Task brief – Rename "Rick et Morty" to "Rick and Morty" throughout the data below, reproducing the rest of the text unchanged and leaving out the pictures.
::: Provided information
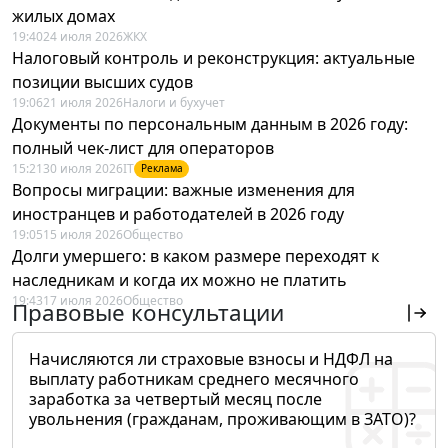
жилых домах
19:40
24 июля 2026
ЖКХ
Налоговый контроль и реконструкция: актуальные
позиции высших судов
19:06
21 июля 2026
Налоги и бухучет
Документы по персональным данным в 2026 году:
полный чек-лист для операторов
15:21
30 июля 2026
IT
Реклама
Вопросы миграции: важные изменения для
иностранцев и работодателей в 2026 году
19:05
15 июля 2026
Общество
Долги умершего: в каком размере переходят к
наследникам и когда их можно не платить
19:43
17 июля 2026
Общество
Правовые консультации
Начисляются ли страховые взносы и НДФЛ на
выплату работникам среднего месячного
заработка за четвертый месяц после
увольнения (гражданам, проживающим в ЗАТО)?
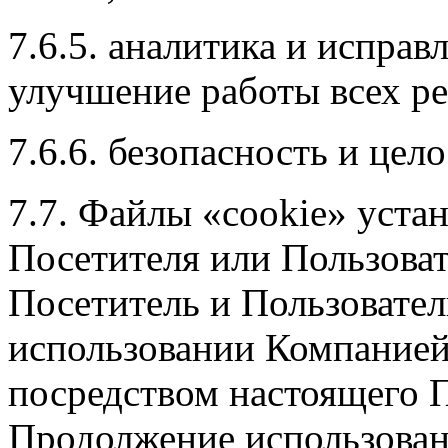
7.6.5. аналитика и испра
улучшение работы всех ре
7.6.6. безопасность и цел
7.7. Файлы «cookie» уста
Посетителя или Пользоват
Посетитель и Пользовател
использовании Компанией
посредством настоящего П
Продолжение использован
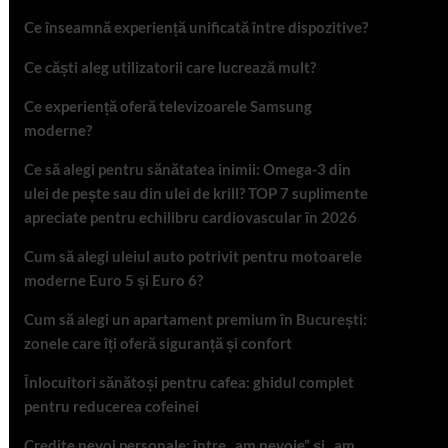
Ce înseamnă experiență unificată între dispozitive?
Ce căști aleg utilizatorii care lucrează mult?
Ce experiență oferă televizoarele Samsung
moderne?
Ce să alegi pentru sănătatea inimii: Omega-3 din
ulei de pește sau din ulei de krill? TOP 7 suplimente
apreciate pentru echilibru cardiovascular în 2026
Cum să alegi uleiul auto potrivit pentru motoarele
moderne Euro 5 și Euro 6?
Cum să alegi un apartament premium în București:
zonele care îți oferă siguranță și confort
Înlocuitori sănătoși pentru cafea: ghidul complet
pentru reducerea cofeinei
Credite nevoi personale: între „am nevoie” și „am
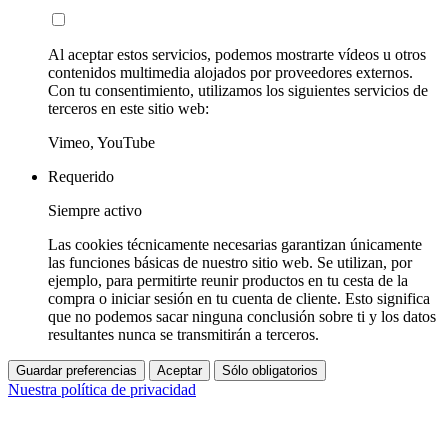
Al aceptar estos servicios, podemos mostrarte vídeos u otros
contenidos multimedia alojados por proveedores externos.
Con tu consentimiento, utilizamos los siguientes servicios de
terceros en este sitio web:
Vimeo, YouTube
Requerido
Siempre activo
Las cookies técnicamente necesarias garantizan únicamente
las funciones básicas de nuestro sitio web. Se utilizan, por
ejemplo, para permitirte reunir productos en tu cesta de la
compra o iniciar sesión en tu cuenta de cliente. Esto significa
que no podemos sacar ninguna conclusión sobre ti y los datos
resultantes nunca se transmitirán a terceros.
Guardar preferencias
Aceptar
Sólo obligatorios
Nuestra política de privacidad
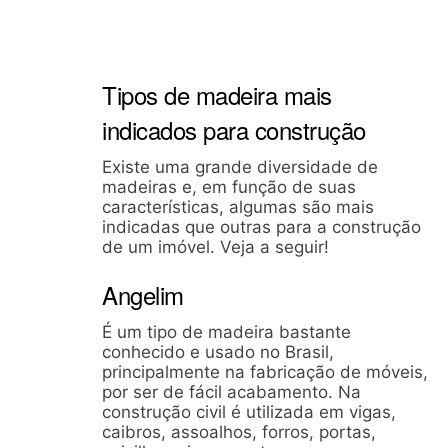
Tipos de madeira mais
indicados para construção
Existe uma grande diversidade de
madeiras e, em função de suas
características, algumas são mais
indicadas que outras para a construção
de um imóvel. Veja a seguir!
Angelim
É um tipo de madeira bastante
conhecido e usado no Brasil,
principalmente na fabricação de móveis,
por ser de fácil acabamento. Na
construção civil é utilizada em vigas,
caibros, assoalhos, forros, portas,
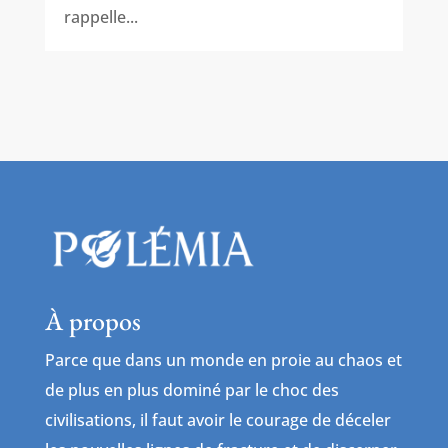
rappelle...
À propos
Parce que dans un monde en proie au chaos et
de plus en plus dominé par le choc des
civilisations, il faut avoir le courage de déceler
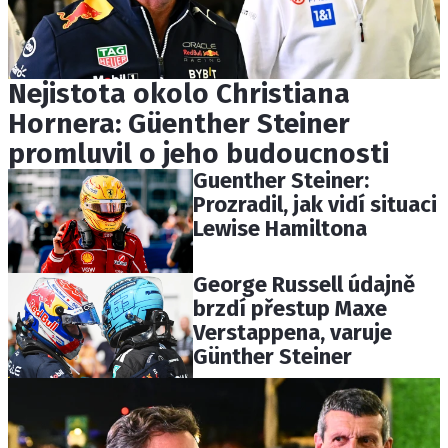
Nejistota okolo Christiana
Hornera: Güenther Steiner
promluvil o jeho budoucnosti
Guenther Steiner:
Prozradil, jak vidí situaci
Lewise Hamiltona
George Russell údajně
brzdí přestup Maxe
Verstappena, varuje
Günther Steiner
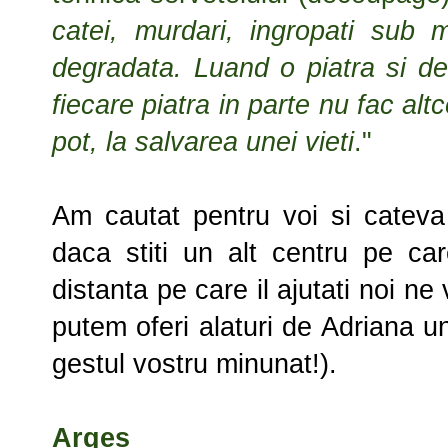
catei, murdari, ingropati sub m
degradata. Luand o piatra si de
fiecare piatra in parte nu fac al
pot, la salvarea unei vieti
."
Am cautat pentru voi si cateva 
daca stiti un alt centru pe care
distanta pe care il ajutati noi 
putem oferi alaturi de Adriana u
gestul vostru minunat!).
Arges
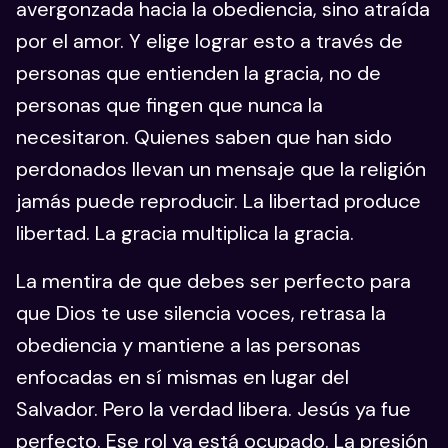
avergonzada hacia la obediencia, sino atraída
por el amor. Y elige lograr esto a través de
personas que entienden la gracia, no de
personas que fingen que nunca la
necesitaron. Quienes saben que han sido
perdonados llevan un mensaje que la religión
jamás puede reproducir. La libertad produce
libertad. La gracia multiplica la gracia.
La mentira de que debes ser perfecto para
que Dios te use silencia voces, retrasa la
obediencia y mantiene a las personas
enfocadas en sí mismas en lugar del
Salvador. Pero la verdad libera. Jesús ya fue
perfecto. Ese rol ya está ocupado. La presión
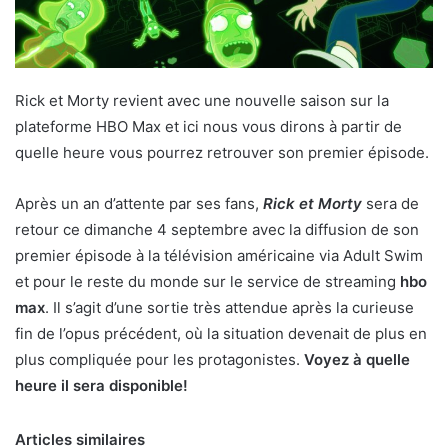
Rick et Morty revient avec une nouvelle saison sur la
plateforme HBO Max et ici nous vous dirons à partir de
quelle heure vous pourrez retrouver son premier épisode.
Après un an d’attente par ses fans,
Rick et Morty
sera de
retour ce dimanche 4 septembre avec la diffusion de son
premier épisode à la télévision américaine via Adult Swim
et pour le reste du monde sur le service de streaming
hbo
max
. Il s’agit d’une sortie très attendue après la curieuse
fin de l’opus précédent, où la situation devenait de plus en
plus compliquée pour les protagonistes.
Voyez à quelle
heure il sera disponible!
Articles similaires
::::::
Your response –
жилых домах
19:40
24 июля 2026
ЖКХ
Налоговый контроль и реконструкция: актуальные
позиции высших судов
19:06
21 июля 2026
Налоги и бухучет
Документы по персональным данным в 2026 году:
полный чек-лист для операторов
15:21
30 июля 2026
IT
Реклама
Вопросы миграции: важные изменения для
иностранцев и работодателей в 2026 году
19:05
15 июля 2026
Общество
Долги умершего: в каком размере переходят к
наследникам и когда их можно не платить
19:43
17 июля 2026
Общество
Правовые консультации
Начисляются ли страховые взносы и НДФЛ на
выплату работникам среднего месячного
заработка за четвертый месяц после
увольнения (гражданам, проживающим в ЗАТО)?
7.6.5. аналитика и испра
улучшение работы всех ре
7.6.6. безопасность и цел
7.7. Файлы «cookie» уста
Посетителя или Пользоват
Посетитель и Пользовател
использовании Компанией
посредством настоящего П
Продолжение использован
Ce înseamnă experiență unificată între dispozitive?
Ce căști aleg utilizatorii care lucrează mult?
Ce experiență oferă televizoarele Samsung
moderne?
Ce să alegi pentru sănătatea inimii: Omega-3 din
ulei de pește sau din ulei de krill? TOP 7 suplimente
apreciate pentru echilibru cardiovascular în 2026
Cum să alegi uleiul auto potrivit pentru motoarele
moderne Euro 5 și Euro 6?
Cum să alegi un apartament premium în București:
zonele care îți oferă siguranță și confort
Înlocuitori sănătoși pentru cafea: ghidul complet
pentru reducerea cofeinei
Credite nevoi personale: între „am nevoie” și „am
Al aceptar estos servicios, podemos mostrarte vídeos u otros
contenidos multimedia alojados por proveedores externos.
Con tu consentimiento, utilizamos los siguientes servicios de
terceros en este sitio web:
Vimeo, YouTube
Requerido
Siempre activo
Las cookies técnicamente necesarias garantizan únicamente
las funciones básicas de nuestro sitio web. Se utilizan, por
ejemplo, para permitirte reunir productos en tu cesta de la
compra o iniciar sesión en tu cuenta de cliente. Esto significa
que no podemos sacar ninguna conclusión sobre ti y los datos
resultantes nunca se transmitirán a terceros.
Guardar preferencias
Aceptar
Sólo obligatorios
Nuestra política de privacidad
Tipos de madeira mais
indicados para construção
Existe uma grande diversidade de
madeiras e, em função de suas
características, algumas são mais
indicadas que outras para a construção
de um imóvel. Veja a seguir!
Angelim
É um tipo de madeira bastante
conhecido e usado no Brasil,
principalmente na fabricação de móveis,
por ser de fácil acabamento. Na
construção civil é utilizada em vigas,
caibros, assoalhos, forros, portas,
rappelle...
À propos
Parce que dans un monde en proie au chaos et
de plus en plus dominé par le choc des
civilisations, il faut avoir le courage de déceler
Nejistota okolo Christiana
Hornera: Güenther Steiner
promluvil o jeho budoucnosti
Guenther Steiner:
Prozradil, jak vidí situaci
Lewise Hamiltona
George Russell údajně
brzdí přestup Maxe
Verstappena, varuje
Günther Steiner
catei, murdari, ingropati sub m
degradata. Luand o piatra si de
fiecare piatra in parte nu fac al
pot, la salvarea unei vieti
."
Am cautat pentru voi si cateva 
daca stiti un alt centru pe care
distanta pe care il ajutati noi 
putem oferi alaturi de Adriana u
gestul vostru minunat!).
Arges
avergonzada hacia la obediencia, sino atraída
por el amor. Y elige lograr esto a través de
personas que entienden la gracia, no de
personas que fingen que nunca la
necesitaron. Quienes saben que han sido
perdonados llevan un mensaje que la religión
jamás puede reproducir. La libertad produce
libertad. La gracia multiplica la gracia.
La mentira de que debes ser perfecto para
que Dios te use silencia voces, retrasa la
obediencia y mantiene a las personas
enfocadas en sí mismas en lugar del
Salvador. Pero la verdad libera. Jesús ya fue
perfecto. Ese rol ya está ocupado. La presión
Rick and Morty revient avec une nouvelle saison sur la
plateforme HBO Max et ici nous vous dirons à partir de
quelle heure vous pourrez retrouver son premier épisode.
Après un an d’attente par ses fans,
Rick and Morty
sera de
retour ce dimanche 4 septembre avec la diffusion de son
premier épisode à la télévision américaine via Adult Swim
et pour le reste du monde sur le service de streaming
hbo
max
. Il s’agit d’une sortie très attendue après la curieuse
fin de l’opus précédent, où la situation devenait de plus en
plus compliquée pour les protagonistes.
Voyez à quelle
heure il sera disponible!
Articles similaires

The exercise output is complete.